- Written by: Grazia Giardiello Roberto Iannone
- Directed by: Angelo Longoni
- Starring: Alessia Marcuzzi Pietro Sermonti Anna Galiena Luca Ward
- Theme music composer: Stefano Caprioli
- Country of origin: Italy
- Original language: Italian

Production
- Producers: Edwige Fenech Constantino Margiotta Francesco Martino
- Running time: 95 minutes
- Production company: Rete Televisiva Italiana (RTI)

Original release
- Network: Canale 5
- Release: 21 April 2009

= Un amore di strega =

Un amore di strega (lit. 'A witch's love') was an Italian TV movie from 2009, in which Alessia Marcuzzi, Pietro Sermonti, Anna Galiena and Luca Ward were the main cast.

==Plot==

On her 30th birthday Carlotta, an organizer of weddings, discovers that her boyfriend is having an affair.
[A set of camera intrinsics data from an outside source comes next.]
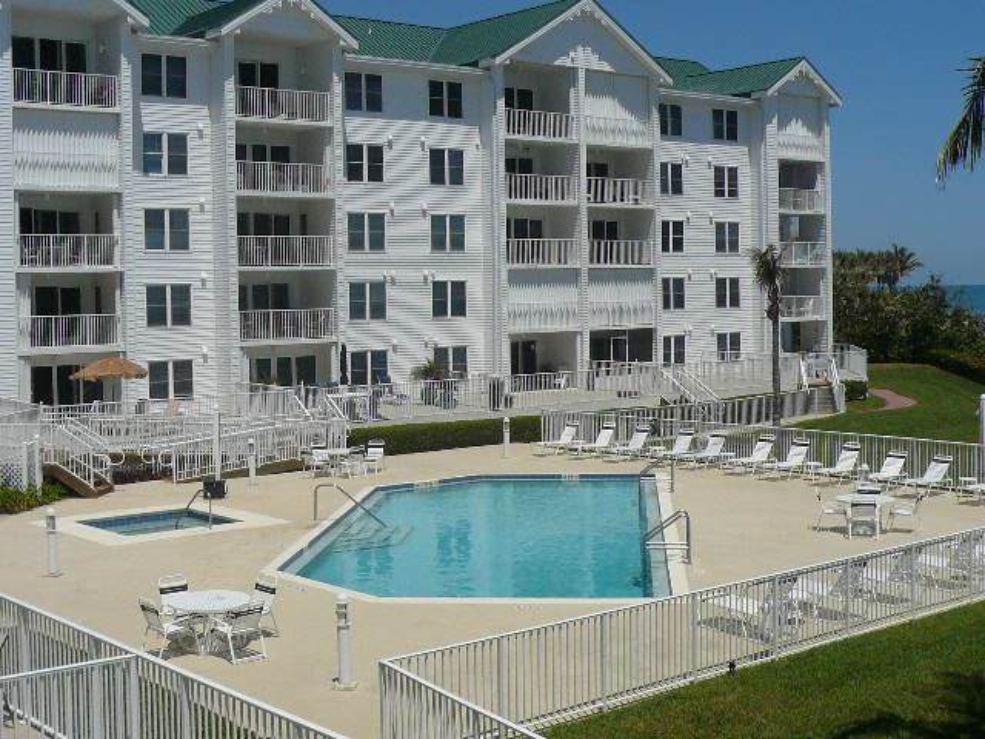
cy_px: 370
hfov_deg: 37.5
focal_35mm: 51
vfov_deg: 28.6
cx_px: 492
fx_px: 1451
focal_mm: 5.4
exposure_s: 1/640
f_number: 9
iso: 100
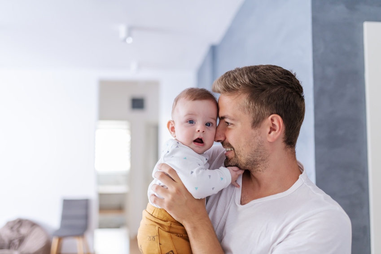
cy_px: 127
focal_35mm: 35
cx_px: 190
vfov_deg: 37.9
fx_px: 370
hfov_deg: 54.4
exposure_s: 1/160
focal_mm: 35
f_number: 1.4
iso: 800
Depressed, she doesn't realize that she received magical powers as a gift from her father, who she believed was dead. She discovered the possession only when she met the charming Ricardo Valenti, the manager that the mother has hired to save the business from bankruptcy. The two become a couple, but the sudden discovery of Carlotta's powers pushes Ricardo to marry his former girlfriend. It's up to Emma and Vlad, Carlotta's magical parents, stop it before it's too late.

==Broadcasting==
The movie made its premiere in the Italian TV channel Canale 5 on April 29, 2009.